それは「社会との関係性を変える」という、他人からすると非常に重い決断である。
しかし、私にとって、これはこうして生まれたからには必然であり、重い決断ではなかった。
生きるということが重い決断であった。
したがって、身体的移行(ホルモン治療・手術)を経ずして「女性」と法的に認めるのは、あまりにも社会を軽視している。

最後に──声を上げる理由

私はGID当事者として、現行の法律が社会に理解され、尊重されることを望んでいる。
しかしそのためには、なんとしてでも法律を変えることを防がなければならない。

その意味で、今回の英国最高裁の判決は、非常に理にかなった判断だったと考えている。
性別変更を「自己申告だけで可能」にすれば、遅かれ早かれ同様の問題が日本でも表面化するだろう。
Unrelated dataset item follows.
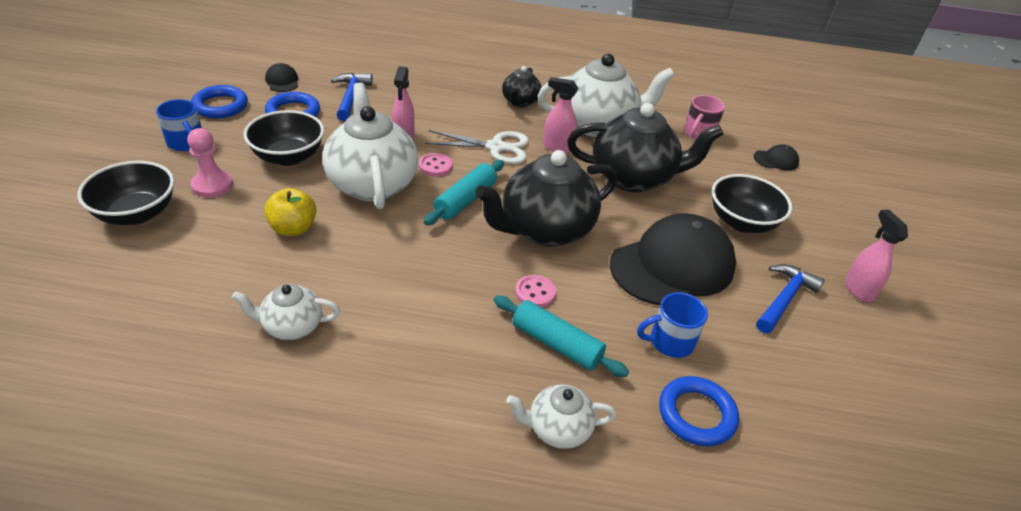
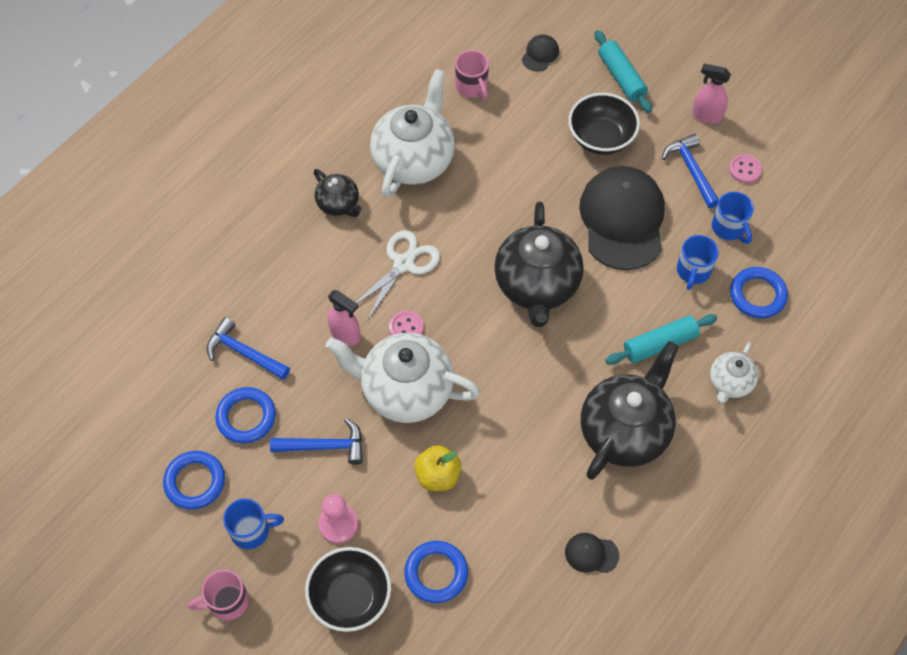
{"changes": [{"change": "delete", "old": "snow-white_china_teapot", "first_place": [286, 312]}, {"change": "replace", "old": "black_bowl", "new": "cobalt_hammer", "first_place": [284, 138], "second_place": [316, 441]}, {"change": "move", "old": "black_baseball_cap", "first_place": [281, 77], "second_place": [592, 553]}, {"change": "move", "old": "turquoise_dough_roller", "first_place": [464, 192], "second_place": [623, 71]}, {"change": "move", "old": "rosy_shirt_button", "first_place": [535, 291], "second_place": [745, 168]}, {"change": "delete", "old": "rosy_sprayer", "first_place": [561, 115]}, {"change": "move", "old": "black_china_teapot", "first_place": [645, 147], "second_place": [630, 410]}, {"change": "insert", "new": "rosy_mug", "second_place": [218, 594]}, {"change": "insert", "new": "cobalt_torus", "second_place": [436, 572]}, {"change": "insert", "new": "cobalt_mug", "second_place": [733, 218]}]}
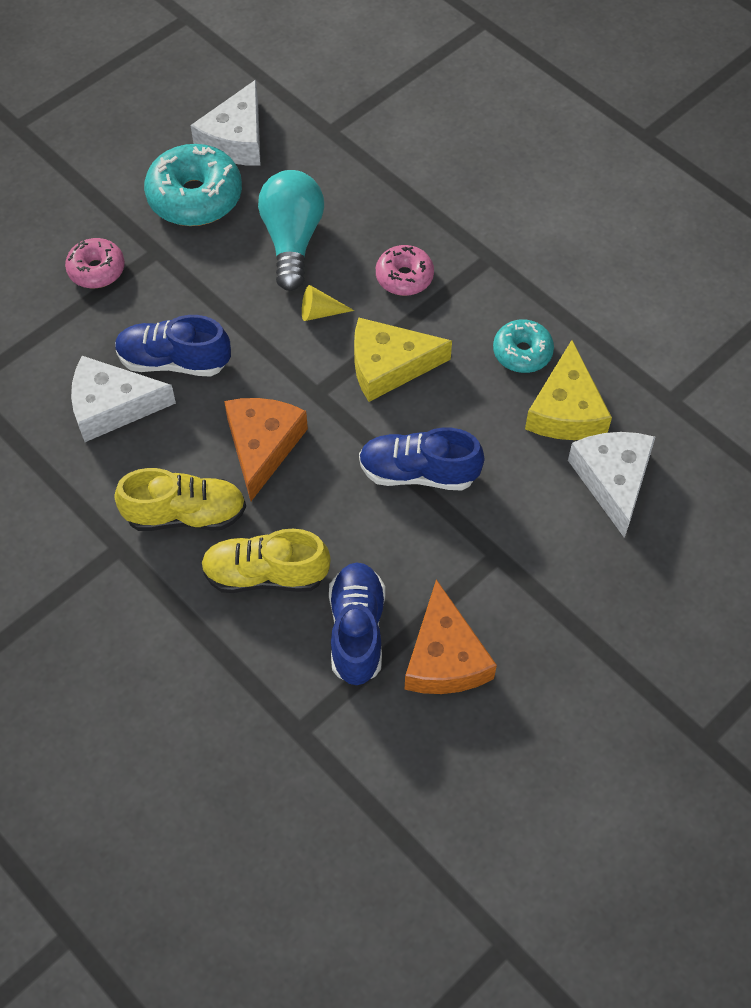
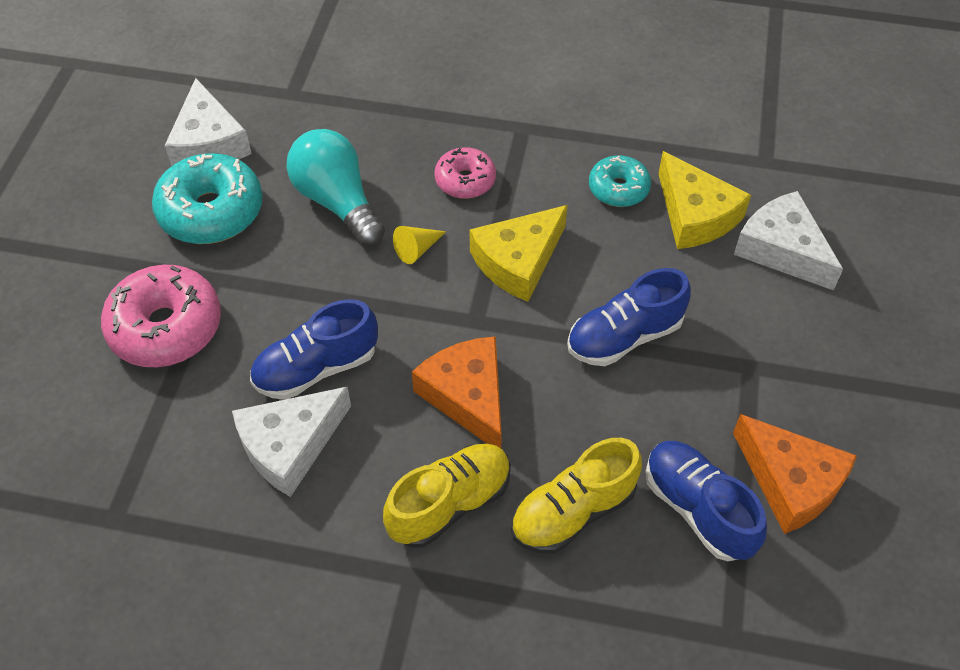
{"changes": [{"change": "resize", "old": "rosy_glazed_donut", "first_place": [95, 263], "second_place": [161, 316], "factor": 1.71}]}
性自認」を大切にしたいのならこそ、それを社会が信頼できる形で証明するためのプロセス――つまり外科手術やホルモン治療――は、欠かせない。

私の現在は、ただ心で思うだけではなく、血と肉をもって変えてきたものである。
その現実を無視する者がいることは、私の人生と努力に対する冒涜である。

だから私は、断固として主張する。

手術も治療もしていない「性別移行」に、私は反対する。